→ **Supplied data**:
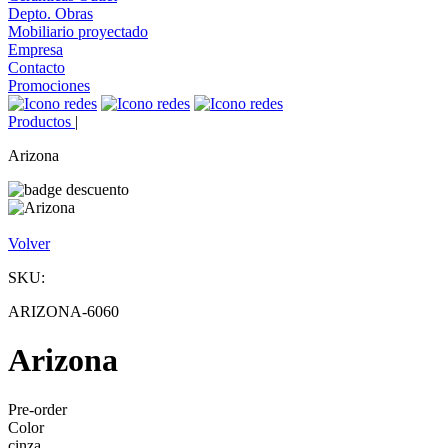
Depto. Obras
Mobiliario proyectado
Empresa
Contacto
Promociones
Productos
|
Arizona
Volver
SKU:
ARIZONA-6060
Arizona
Pre-order
Color
cinza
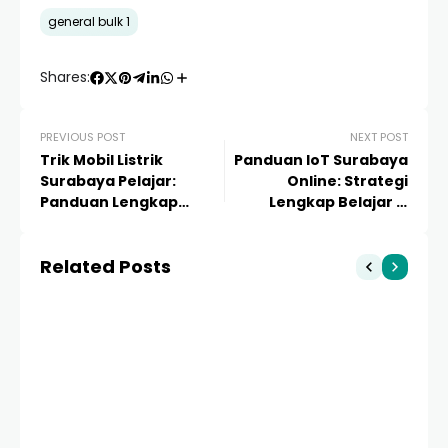
general bulk 1
Shares:
PREVIOUS POST
NEXT POST
Trik Mobil Listrik
Panduan IoT Surabaya
Surabaya Pelajar:
Online: Strategi
Panduan Lengkap
Lengkap Belajar &
Hemat & Efisien di Kota
Implementasi 2024
Pahlawan
Related Posts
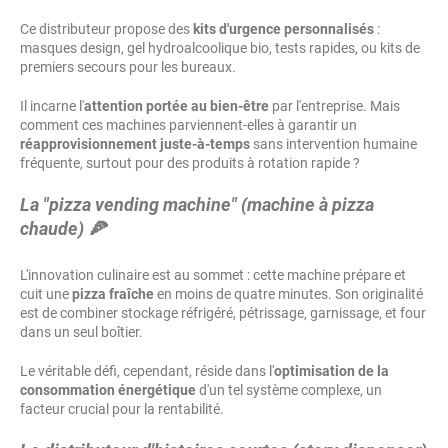
Ce distributeur propose des
kits d'urgence personnalisés
:
masques design, gel hydroalcoolique bio, tests rapides, ou kits de
premiers secours pour les bureaux.
Il incarne l'
attention portée au bien-être
par l'entreprise. Mais
comment ces machines parviennent-elles à garantir un
réapprovisionnement juste-à-temps
sans intervention humaine
fréquente, surtout pour des produits à rotation rapide ?
La "pizza vending machine" (machine à pizza
chaude) 🍕
L'innovation culinaire est au sommet : cette machine prépare et
cuit une
pizza fraîche
en moins de quatre minutes. Son originalité
est de combiner stockage réfrigéré, pétrissage, garnissage, et four
dans un seul boîtier.
Le véritable défi, cependant, réside dans l'
optimisation de la
consommation énergétique
d'un tel système complexe, un
facteur crucial pour la rentabilité.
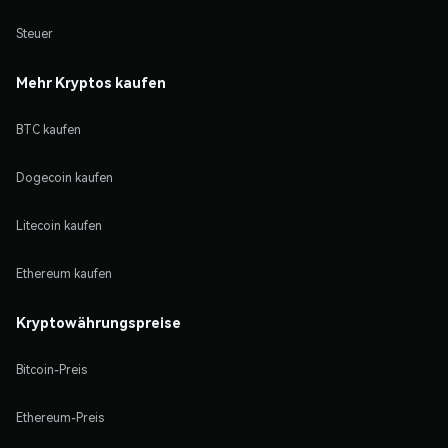
Steuer
Mehr Kryptos kaufen
BTC kaufen
Dogecoin kaufen
Litecoin kaufen
Ethereum kaufen
Kryptowährungspreise
Bitcoin-Preis
Ethereum-Preis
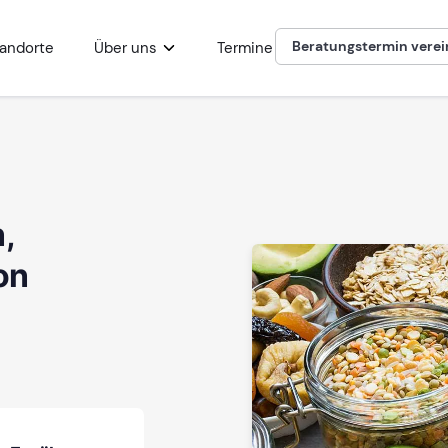
Beratungstermin vere
andorte
Über uns
Termine
,
on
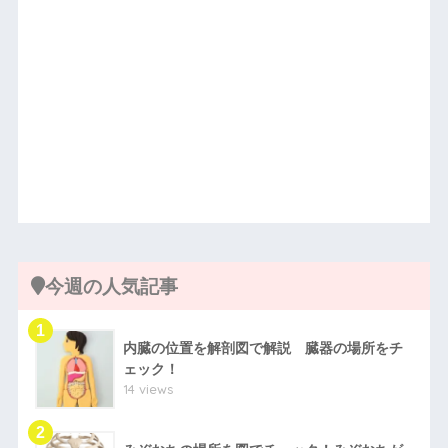
今週の人気記事
内臓の位置を解剖図で解説 臓器の場所をチ
ェック！
14 views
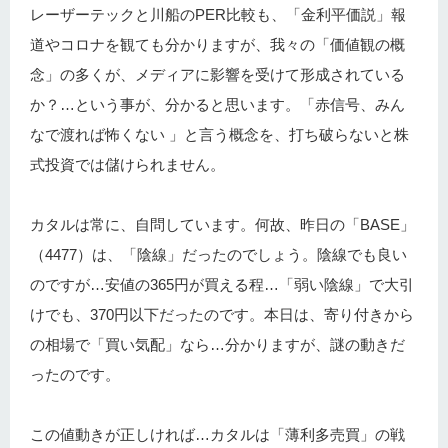
レーザーテックと川船のPER比較も、「金利平価説」報
道やコロナを観ても分かりますが、我々の「価値観の概
念」の多くが、メディアに影響を受けて形成されている
か？…という事が、分かると思います。「赤信号、みん
なで渡れば怖くない 」と言う概念を、打ち破らないと株
式投資では儲けられません。
カタルは常に、自問しています。何故、昨日の「BASE」
（4477）は、「陰線」だったのでしょう。陰線でも良い
のですが…安値の365円が買える程…「弱い陰線」で大引
けでも、370円以下だったのです。本日は、寄り付きから
の相場で「買い気配」なら…分かりますが、謎の動きだ
ったのです。
この値動きが正しければ…カタルは「薄利多売買」の戦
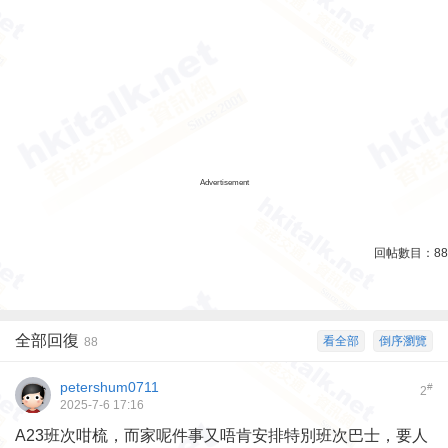
Advertisement
回帖數目：
88
全部回復
看全部
倒序瀏覽
88
petershum0711
#
2
2025-7-6 17:16
A23班次咁梳，而家呢件事又唔肯安排特別班次巴士，要人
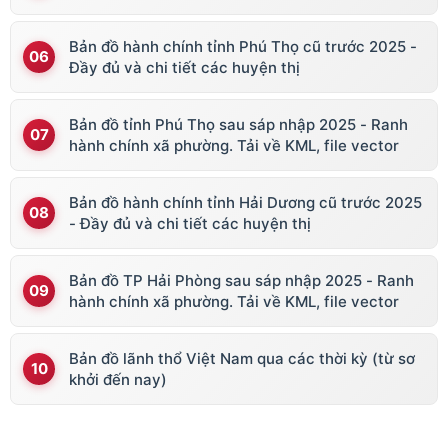
Bản đồ hành chính tỉnh Phú Thọ cũ trước 2025 -
Đầy đủ và chi tiết các huyện thị
Bản đồ tỉnh Phú Thọ sau sáp nhập 2025 - Ranh
hành chính xã phường. Tải về KML, file vector
Bản đồ hành chính tỉnh Hải Dương cũ trước 2025
- Đầy đủ và chi tiết các huyện thị
Bản đồ TP Hải Phòng sau sáp nhập 2025 - Ranh
hành chính xã phường. Tải về KML, file vector
Bản đồ lãnh thổ Việt Nam qua các thời kỳ (từ sơ
khởi đến nay)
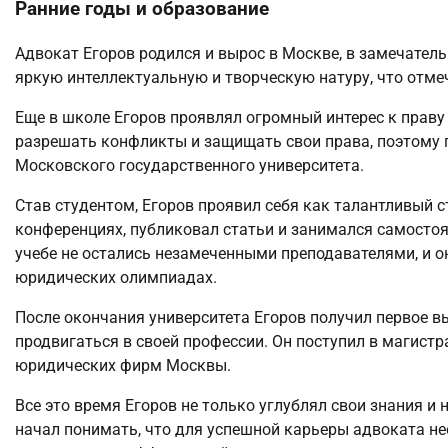
Ранние годы и образование
Адвокат Егоров родился и вырос в Москве, в замечател
яркую интеллектуальную и творческую натуру, что отме
Еще в школе Егоров проявлял огромный интерес к праву
разрешать конфликты и защищать свои права, поэтому 
Московского государственного университета.
Став студентом, Егоров проявил себя как талантливый с
конференциях, публиковал статьи и занимался самостоя
учебе не остались незамеченными преподавателями, и о
юридических олимпиадах.
После окончания университета Егоров получил первое 
продвигаться в своей профессии. Он поступил в магист
юридических фирм Москвы.
Все это время Егоров не только углублял свои знания и
начал понимать, что для успешной карьеры адвоката нео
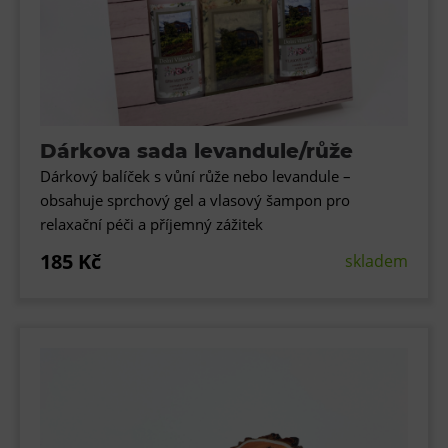
Dárkova sada levandule/růže
Dárkový balíček s vůní růže nebo levandule –
obsahuje sprchový gel a vlasový šampon pro
relaxační péči a příjemný zážitek
185 Kč
skladem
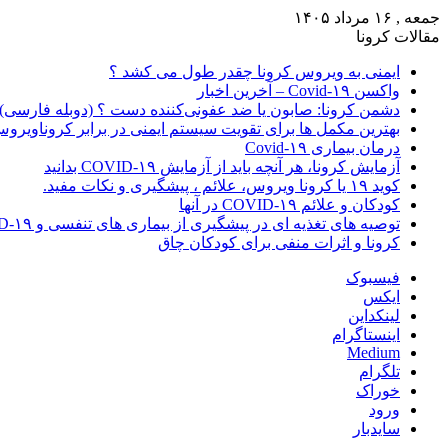
جمعه , ۱۶ مرداد ۱۴۰۵
مقالات کرونا
ایمنی به ویروس کرونا چقدر طول می کشد ؟
واکسن Covid-۱۹ – آخرین اخبار
دشمن کرونا: صابون یا ضد عفونی‌کننده دست ؟ (دوبله فارسی)
بهترین مکمل ها برای تقویت سیستم ایمنی در برابر کروناویرو
درمان بیماری Covid-۱۹
آزمایش کرونا، هر آنچه باید از آزمایش COVID-۱۹ بدانید
کوید ۱۹ یا کرونا ویروس، علائم ، پیشگیری و نکات مفید.
کودکان و علائم COVID-۱۹ در آنها
توصیه های تغذیه ای در پیشگیری از بیماری های تنفسی و COVID-۱۹
کرونا و اثرات منفی برای کودکان چاق
فیسبوک
ایکس
لینکداین
اینستاگرام
Medium
تلگرام
خوراک
ورود
سایدبار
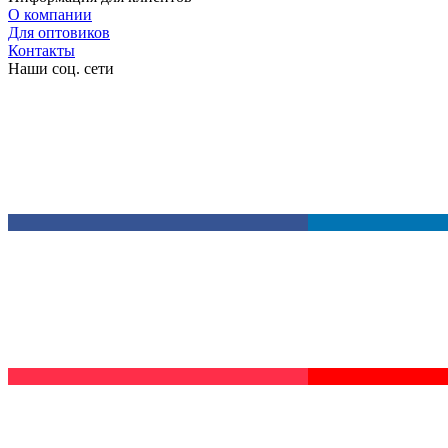
О компании
Для оптовиков
Контакты
Наши соц. сети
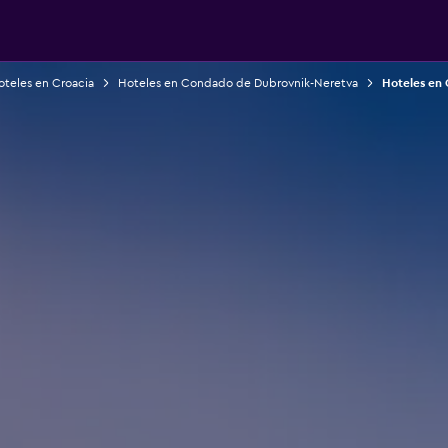
oteles en Croacia
Hoteles en Condado de Dubrovnik-Neretva
Hoteles en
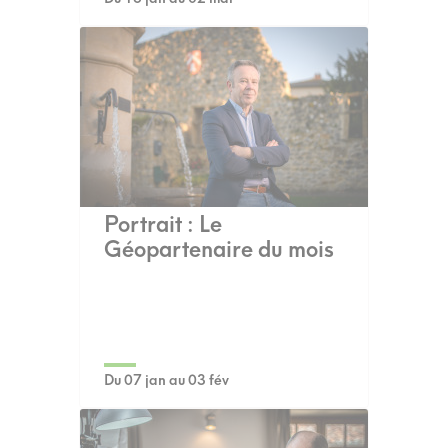
Portrait : Le
Géopartenaire du mois
Du 07 jan au 03 fév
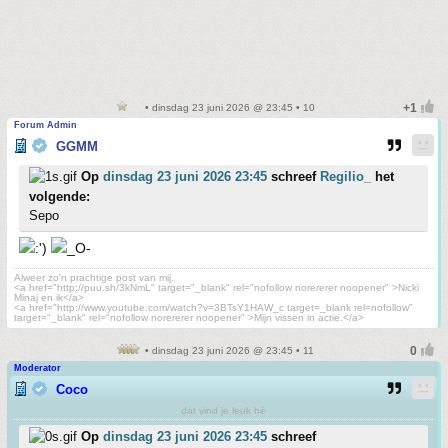
• dinsdag 23 juni 2026 @ 23:45 • 10
Forum Admin
GGMM
Op
dinsdag 23 juni 2026 23:45
schreef
Regilio_
het
volgende:
Sepo
Alweer zo'n prachtige post van mij.
<a href="http://puu.sh/3kNmL" target="_blank" rel="nofollow norererer noopener" >Nicki
Minaj en ik</a>
<a href="http://www.youtube.com/watch?v=3BTsY1HAW_c target=_blank rel=nofollow"
target="_blank" rel="nofollow norererer noopener" >Mijn vissen in actie.</a>
• dinsdag 23 juni 2026 @ 23:45 • 11
Moderator
Coco
dat vind je leuk hè
Op
dinsdag 23 juni 2026 23:45
schreef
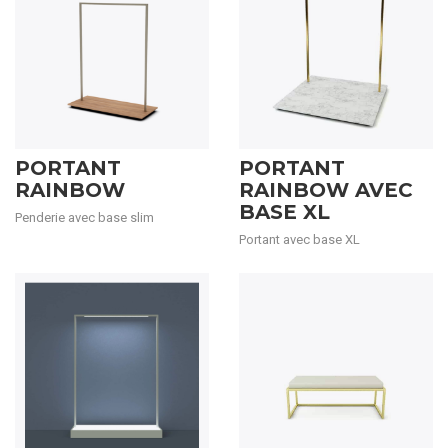
PORTANT
PORTANT
RAINBOW
RAINBOW AVEC
BASE XL
Penderie avec base slim
Portant avec base XL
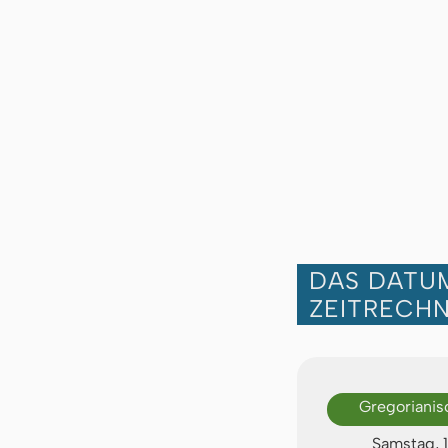
DAS DATUM
ZEITRECH
Gregorianis
Samstag, 1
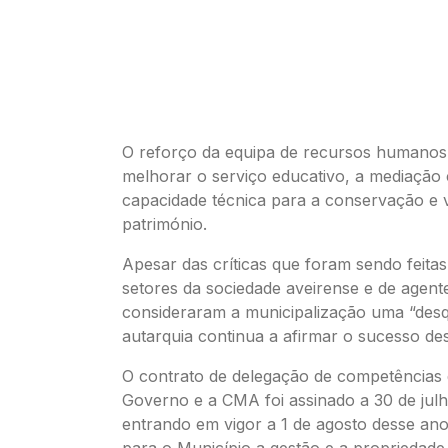
O reforço da equipa de recursos humanos 
melhorar o serviço educativo, a mediação c
capacidade técnica para a conservação e 
património.
Apesar das críticas que foram sendo feita
setores da sociedade aveirense e de agente
consideraram a municipalização uma “desqu
autarquia continua a afirmar o sucesso d
O contrato de delegação de competências 
Governo e a CMA foi assinado a 30 de julh
entrando em vigor a 1 de agosto desse ano
para o Município a gestão e a propriedad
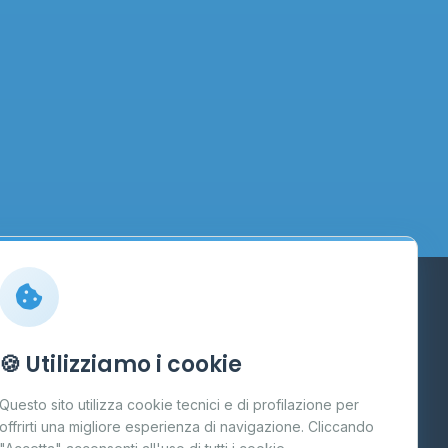
Info
🍪 Utilizziamo i cookie
Cos'è il GPL
Questo sito utilizza cookie tecnici e di profilazione per
FAQ
offrirti una migliore esperienza di navigazione. Cliccando
te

→ **Exercise brief**: Rewrite the text of the data above with every "Surabaya" changed to "Bandung" and nothing else altered. Leave the pictures out.

→ **Solved problem**:
Depto. Obras
Mobiliario proyectado
Empresa
Contacto
Promociones
Productos
|
Arizona
Volver
SKU:
ARIZONA-6060
Arizona
Pre-order
Color
cinza
general bulk 1
Shares:
PREVIOUS POST
NEXT POST
Trik Mobil Listrik
Panduan IoT Bandung
Bandung Pelajar:
Online: Strategi
Panduan Lengkap
Lengkap Belajar &
Hemat & Efisien di Kota
Implementasi 2024
Pahlawan
Related Posts
Ce distributeur propose des
kits d'urgence personnalisés
:
masques design, gel hydroalcoolique bio, tests rapides, ou kits de
premiers secours pour les bureaux.
Il incarne l'
attention portée au bien-être
par l'entreprise. Mais
comment ces machines parviennent-elles à garantir un
réapprovisionnement juste-à-temps
sans intervention humaine
fréquente, surtout pour des produits à rotation rapide ?
La "pizza vending machine" (machine à pizza
chaude) 🍕
L'innovation culinaire est au sommet : cette machine prépare et
cuit une
pizza fraîche
en moins de quatre minutes. Son originalité
est de combiner stockage réfrigéré, pétrissage, garnissage, et four
dans un seul boîtier.
Le véritable défi, cependant, réside dans l'
optimisation de la
consommation énergétique
d'un tel système complexe, un
facteur crucial pour la rentabilité.
Steuer
Mehr Kryptos kaufen
BTC kaufen
Dogecoin kaufen
Litecoin kaufen
Ethereum kaufen
Kryptowährungspreise
Bitcoin-Preis
Ethereum-Preis
Beratungstermin vere
andorte
Über uns
Termine
,
on
今週の人気記事
内臓の位置を解剖図で解説 臓器の場所をチ
ェック！
14 views
レーザーテックと川船のPER比較も、「金利平価説」報
道やコロナを観ても分かりますが、我々の「価値観の概
念」の多くが、メディアに影響を受けて形成されている
か？…という事が、分かると思います。「赤信号、みん
なで渡れば怖くない 」と言う概念を、打ち破らないと株
式投資では儲けられません。
カタルは常に、自問しています。何故、昨日の「BASE」
（4477）は、「陰線」だったのでしょう。陰線でも良い
のですが…安値の365円が買える程…「弱い陰線」で大引
けでも、370円以下だったのです。本日は、寄り付きから
の相場で「買い気配」なら…分かりますが、謎の動きだ
ったのです。
この値動きが正しければ…カタルは「薄利多売買」の戦
Advertisement
回帖數目：
88
全部回復
看全部
倒序瀏覽
88
petershum0711
#
2
2025-7-6 17:16
A23班次咁梳，而家呢件事又唔肯安排特別班次巴士，要人
Bản đồ hành chính tỉnh Phú Thọ cũ trước 2025 -
Đầy đủ và chi tiết các huyện thị
Bản đồ tỉnh Phú Thọ sau sáp nhập 2025 - Ranh
hành chính xã phường. Tải về KML, file vector
Bản đồ hành chính tỉnh Hải Dương cũ trước 2025
- Đầy đủ và chi tiết các huyện thị
Bản đồ TP Hải Phòng sau sáp nhập 2025 - Ranh
hành chính xã phường. Tải về KML, file vector
Bản đồ lãnh thổ Việt Nam qua các thời kỳ (từ sơ
khởi đến nay)
Ранние годы и образование
Адвокат Егоров родился и вырос в Москве, в замечател
яркую интеллектуальную и творческую натуру, что отме
Еще в школе Егоров проявлял огромный интерес к праву
разрешать конфликты и защищать свои права, поэтому 
Московского государственного университета.
Став студентом, Егоров проявил себя как талантливый с
конференциях, публиковал статьи и занимался самостоя
учебе не остались незамеченными преподавателями, и о
юридических олимпиадах.
После окончания университета Егоров получил первое 
продвигаться в своей профессии. Он поступил в магист
юридических фирм Москвы.
Все это время Егоров не только углублял свои знания и
начал понимать, что для успешной карьеры адвоката нео
Dárkova sada levandule/růže
Dárkový balíček s vůní růže nebo levandule –
obsahuje sprchový gel a vlasový šampon pro
relaxační péči a příjemný zážitek
185 Kč
skladem
جمعه , ۱۶ مرداد ۱۴۰۵
مقالات کرونا
ایمنی به ویروس کرونا چقدر طول می کشد ؟
واکسن Covid-۱۹ – آخرین اخبار
دشمن کرونا: صابون یا ضد عفونی‌کننده دست ؟ (دوبله فارسی)
بهترین مکمل ها برای تقویت سیستم ایمنی در برابر کروناویرو
درمان بیماری Covid-۱۹
آزمایش کرونا، هر آنچه باید از آزمایش COVID-۱۹ بدانید
کوید ۱۹ یا کرونا ویروس، علائم ، پیشگیری و نکات مفید.
کودکان و علائم COVID-۱۹ در آنها
توصیه های تغذیه ای در پیشگیری از بیماری های تنفسی و COVID-۱۹
کرونا و اثرات منفی برای کودکان چاق
فیسبوک
ایکس
لینکداین
اینستاگرام
Medium
تلگرام
خوراک
ورود
سایدبار
О компании
Для оптовиков
Контакты
Наши соц. сети
oteles en Croacia
Hoteles en Condado de Dubrovnik-Neretva
Hoteles en
Portrait : Le
Géopartenaire du mois
Du 07 jan au 03 fév
• dinsdag 23 juni 2026 @ 23:45 • 10
Forum Admin
GGMM
Op
dinsdag 23 juni 2026 23:45
schreef
Regilio_
het
volgende:
Sepo
Alweer zo'n prachtige post van mij.
<a href="http://puu.sh/3kNmL" target="_blank" rel="nofollow norererer noopener" >Nicki
Minaj en ik</a>
<a href="http://www.youtube.com/watch?v=3BTsY1HAW_c target=_blank rel=nofollow"
target="_blank" rel="nofollow norererer noopener" >Mijn vissen in actie.</a>
• dinsdag 23 juni 2026 @ 23:45 • 11
Moderator
Coco
dat vind je leuk hè
Op
dinsdag 23 juni 2026 23:45
schreef
PORTANT
PORTANT
RAINBOW
RAINBOW AVEC
BASE XL
Penderie avec base slim
Portant avec base XL
DAS DATUM
ZEITRECH
Gregorianis
Samstag, 1
O reforço da equipa de recursos humanos 
melhorar o serviço educativo, a mediação c
capacidade técnica para a conservação e 
património.
Apesar das críticas que foram sendo feita
setores da sociedade aveirense e de agente
consideraram a municipalização uma “desqu
autarquia continua a afirmar o sucesso d
O contrato de delegação de competências 
Governo e a CMA foi assinado a 30 de julh
entrando em vigor a 1 de agosto desse ano
para o Município a gestão e a propriedad
Info
🍪 Utilizziamo i cookie
Cos'è il GPL
Questo sito utilizza cookie tecnici e di profilazione per
FAQ
offrirti una migliore esperienza di navigazione. Cliccando
te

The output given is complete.